Home sales activity in the Metro Chicago area slowed slightly in November, due largely to continuing weakness in the entry-level segment, reported RE/MAX of Northern Illinois.

November sales totaled 7,927 units, down 1.3 percent from the same month last year. However, sales of homes selling for less than $300,000 fell 5.8 percent, while all other sales rose by 7 percent.

Chicago posted total sales of 1,813 units in November, down 6.4 percent from the same month a year ago. Detached homes accounted for 812 of the units sold, while 1,001 condominiums, townhomes, and co-operative apartments were sold.

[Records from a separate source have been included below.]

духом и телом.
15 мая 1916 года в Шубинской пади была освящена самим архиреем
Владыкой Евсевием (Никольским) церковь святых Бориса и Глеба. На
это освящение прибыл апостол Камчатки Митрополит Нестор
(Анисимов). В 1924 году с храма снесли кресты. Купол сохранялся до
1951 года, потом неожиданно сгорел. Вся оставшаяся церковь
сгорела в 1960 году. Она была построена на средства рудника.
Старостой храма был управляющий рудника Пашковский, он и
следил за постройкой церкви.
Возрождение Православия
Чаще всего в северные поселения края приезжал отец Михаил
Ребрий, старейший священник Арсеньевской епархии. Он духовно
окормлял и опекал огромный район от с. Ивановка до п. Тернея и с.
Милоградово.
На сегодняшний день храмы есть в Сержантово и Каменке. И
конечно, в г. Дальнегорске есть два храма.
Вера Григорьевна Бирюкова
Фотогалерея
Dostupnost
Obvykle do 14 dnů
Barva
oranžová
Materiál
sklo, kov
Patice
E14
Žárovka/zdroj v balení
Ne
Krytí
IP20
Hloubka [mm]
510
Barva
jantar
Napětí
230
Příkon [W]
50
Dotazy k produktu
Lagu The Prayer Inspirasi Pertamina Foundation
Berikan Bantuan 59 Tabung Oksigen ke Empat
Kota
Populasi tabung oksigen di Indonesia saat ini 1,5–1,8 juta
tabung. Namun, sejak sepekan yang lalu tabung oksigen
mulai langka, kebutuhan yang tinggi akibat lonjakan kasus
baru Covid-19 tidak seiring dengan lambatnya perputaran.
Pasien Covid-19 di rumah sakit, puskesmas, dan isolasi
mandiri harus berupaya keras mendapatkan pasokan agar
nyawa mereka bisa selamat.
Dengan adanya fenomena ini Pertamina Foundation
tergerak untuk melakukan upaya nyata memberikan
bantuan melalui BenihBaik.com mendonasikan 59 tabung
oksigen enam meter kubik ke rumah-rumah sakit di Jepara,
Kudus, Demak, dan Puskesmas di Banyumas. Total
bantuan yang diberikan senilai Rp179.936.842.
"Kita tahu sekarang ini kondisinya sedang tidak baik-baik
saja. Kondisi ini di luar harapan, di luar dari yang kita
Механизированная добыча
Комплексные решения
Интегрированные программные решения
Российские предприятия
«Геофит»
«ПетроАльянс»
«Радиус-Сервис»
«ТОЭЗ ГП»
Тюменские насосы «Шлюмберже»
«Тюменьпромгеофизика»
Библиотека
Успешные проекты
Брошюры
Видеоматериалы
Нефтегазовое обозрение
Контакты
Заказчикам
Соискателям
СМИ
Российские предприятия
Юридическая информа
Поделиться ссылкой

“When seen in historic context, metro Chicago November sales were excellent,” said Jeff LaGrange (right), Region Vice President of five RE/MAX regions including Northern Illinois. “November 2017 sales were the highest for that month since 2005, the housing boom peak. So, the slight decline this year isn’t a huge concern.”

Jeff LaGrange

LaGrange sees two factors restraining entry-level sales activity.

“The first is listing shortage. There is currently only a 2.9-month supply of homes for sale priced under $300,000. That compares to a nearly six-month supply in the rest of the market,” he said. “Looking more closely, the real imbalance between supply and demand is for entry-level attached homes, with just a 2.8-month supply on hand at prices under $300,000.”

The shortage of entry-level units, says LaGrange, particularly impacts Millennials.

Affordability is also a factor because entry-level buyers, he says, usually lack a substantial financial cushion.

“They are especially sensitive to things like rising interest rates and increased property taxes, both of which are affecting the Chicago market this year,” LaGrange noted.

Home values increasing moderately

Housing values are rising but at a moderate pace, with the median sales price for November up just 4.4 percent over the prior November, RE/MAX reported. LaGrange says the Chicago-area housing market has been “remarkably” steady this year, buoyed by positive trends in job creation and growth in the Gross Domestic Product, the market value of all goods and services produced.

Sales data used by RE/MAX is collected by Midwest Real Estate Data LLC, the regional multiple listing service. It covers detached and attached homes in the Illinois counties of Cook, DuPage, Kane, Kendall, Lake, McHenry, and Will.